The crucial difference between the Mail Online and The Sun’s stories is that The Sun makes it clear that they believe nurses will be pulled up for their spoken words to patients while Mail Online focuses on the written word.
The problem with these stories is that they come from a style guide on how nurses should communicate in print, email and other digital channels, not how they speak to patients. The guide recommends ways for nurses to conduct themselves in internal written communications.
There is also no mention of banning words – instead it is a guide to which terms are preferable in the RCN’s style. The irony is that style guides are essential at media outlets and The Sun, the Daily Mirror and Mail Online will all have style guides of their own.
The section of the RCN guide that is in question relates to ‘Characteristics’ and is introduced with the explanation: “It’s really important to use the correct terms to describe people to avoid causing unwitting offence.”
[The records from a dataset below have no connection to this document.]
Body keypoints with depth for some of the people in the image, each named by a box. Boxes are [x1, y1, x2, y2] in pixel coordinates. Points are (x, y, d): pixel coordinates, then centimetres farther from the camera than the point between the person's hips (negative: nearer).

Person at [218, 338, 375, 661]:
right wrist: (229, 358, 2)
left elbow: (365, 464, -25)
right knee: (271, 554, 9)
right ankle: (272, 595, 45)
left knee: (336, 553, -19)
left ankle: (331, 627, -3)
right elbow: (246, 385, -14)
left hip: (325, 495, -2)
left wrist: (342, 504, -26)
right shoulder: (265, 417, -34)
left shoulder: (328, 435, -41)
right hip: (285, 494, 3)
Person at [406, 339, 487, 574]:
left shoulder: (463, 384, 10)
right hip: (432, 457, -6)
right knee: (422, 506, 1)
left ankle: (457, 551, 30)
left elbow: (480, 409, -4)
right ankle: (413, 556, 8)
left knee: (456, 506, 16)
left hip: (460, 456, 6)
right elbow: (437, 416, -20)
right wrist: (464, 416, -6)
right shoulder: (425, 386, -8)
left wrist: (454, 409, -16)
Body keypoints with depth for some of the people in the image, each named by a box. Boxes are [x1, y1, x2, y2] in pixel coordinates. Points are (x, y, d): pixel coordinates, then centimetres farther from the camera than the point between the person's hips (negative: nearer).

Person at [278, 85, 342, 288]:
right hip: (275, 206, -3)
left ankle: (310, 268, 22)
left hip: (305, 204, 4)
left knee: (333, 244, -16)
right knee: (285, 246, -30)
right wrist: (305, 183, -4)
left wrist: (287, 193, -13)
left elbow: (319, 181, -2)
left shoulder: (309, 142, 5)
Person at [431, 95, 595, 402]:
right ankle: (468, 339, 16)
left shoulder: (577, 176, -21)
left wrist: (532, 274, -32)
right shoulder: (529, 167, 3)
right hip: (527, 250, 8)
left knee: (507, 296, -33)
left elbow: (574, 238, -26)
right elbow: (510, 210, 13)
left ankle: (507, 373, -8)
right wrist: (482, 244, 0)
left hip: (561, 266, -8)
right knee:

The section does advise nurses as reported – so “woman” is preferred to “lady”, “disabled people” is suggested instead of “the disabled” and “elderly people” and “older people” should be used, not “OAP”.
Nurses are also advised to use gender-neutral language like “chair” instead of “chairman”, “humankind” rather than “mankind” and “staffed” is preferable to “manned”.
But this is far from The Sun’s inference in its headline that “political correctness gone mad” will be seen on wards.
An RCN spokesperson explained to factchecking organisation and Big Issue Changemaker Full Fact: “This was not guidance for nurses on how to speak to, or about, their patients. Instead it was a guide for staff who work at the RCN on respectful use of language.
“Nurses are capable of making their own judgements about how they speak to the people they care for.”
Mail Online did better in this respect and was the only one of the three publications to contact the RCN so that they could clarify that this guide was not for spoken words. The other two publications did not do that.
Political correctness is often a tabloid target. And perhaps that was behind the inference that nurses were being banned from using specific words or that it would affect what was being heard on hospital wards. But it is misleading and inaccurate.